* **Source records**
Segment Open

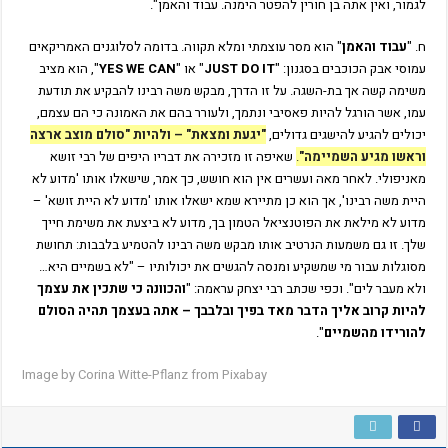
לגמור, ואין אתה בן חורין להפטר הימנה. עבוד והאמן".
ח. "
עבוד והאמן
" הוא מסר עוצמתי ומלא תקווה. בדומה לסלוגנים האמריקאים
עמוסי אבק הכוכבים בסגנון: "
JUST DO IT
" או "
YES WE CAN
", הוא מציב
משימה קשה אך בת-השגה. על זו הדרך, מבקש משה רבינו להבקיע את תודעת
עמו, אשר הורגל להיות פאסיבי ונתמך, ולעורר בהם את האמונה כי הם עצמם,
יכולים להגיע להישגים גדולים,
"יגעת ומצאת" – ולהיות "סולם מוצב ארצה
וראשו מגיע השמיימה"
.
שאיפה זו מזכירה את דבריו היפים של רבי זושא
מאניפולי. לאחר מאה ועשרים אין הוא חושש, כך אמר, שישאלו אותו 'מדוע לא
היית משה רבינו', אך הוא כן מתיירא שמא ישאלו אותו 'מדוע לא היית זושא' –
מדוע לא מילאת את הפוטנציאל הטמון בך, מדוע לא ביצעת את משימת חייך
שלך. זו גם משמעות הנרטיב אותו מבקש משה רבינו להטמיע בלבבות: תחושת
מסוגלות עבור מי שמשקיע ומנסה להגשים את יכולותיו – "לא בשמיים היא…
ולא מעבר לים". וכפי שכתב רבי יצחק עראמה: "
והכוונה כי שתכין את עצמך
להיות קרוב אליך הדבר מאד בפיך ובלבבך – אתה בעצמך תהיה הסולם
להורידו מהשמיים
".
Image by
Corina Witte-Pflanz
from
Pixabay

Segment Closed

* **Work item**
Reproduce every line of text in the material above without changing a word, and leave out the picture.

* **Answer for the task**
לגמור, ואין אתה בן חורין להפטר הימנה. עבוד והאמן".
ח. "
עבוד והאמן
" הוא מסר עוצמתי ומלא תקווה. בדומה לסלוגנים האמריקאים
עמוסי אבק הכוכבים בסגנון: "
JUST DO IT
" או "
YES WE CAN
", הוא מציב
משימה קשה אך בת-השגה. על זו הדרך, מבקש משה רבינו להבקיע את תודעת
עמו, אשר הורגל להיות פאסיבי ונתמך, ולעורר בהם את האמונה כי הם עצמם,
יכולים להגיע להישגים גדולים,
"יגעת ומצאת" – ולהיות "סולם מוצב ארצה
וראשו מגיע השמיימה"
.
שאיפה זו מזכירה את דבריו היפים של רבי זושא
מאניפולי. לאחר מאה ועשרים אין הוא חושש, כך אמר, שישאלו אותו 'מדוע לא
היית משה רבינו', אך הוא כן מתיירא שמא ישאלו אותו 'מדוע לא היית זושא' –
מדוע לא מילאת את הפוטנציאל הטמון בך, מדוע לא ביצעת את משימת חייך
שלך. זו גם משמעות הנרטיב אותו מבקש משה רבינו להטמיע בלבבות: תחושת
מסוגלות עבור מי שמשקיע ומנסה להגשים את יכולותיו – "לא בשמיים היא…
ולא מעבר לים". וכפי שכתב רבי יצחק עראמה: "
והכוונה כי שתכין את עצמך
להיות קרוב אליך הדבר מאד בפיך ובלבבך – אתה בעצמך תהיה הסולם
להורידו מהשמיים
".
Image by
Corina Witte-Pflanz
from
Pixabay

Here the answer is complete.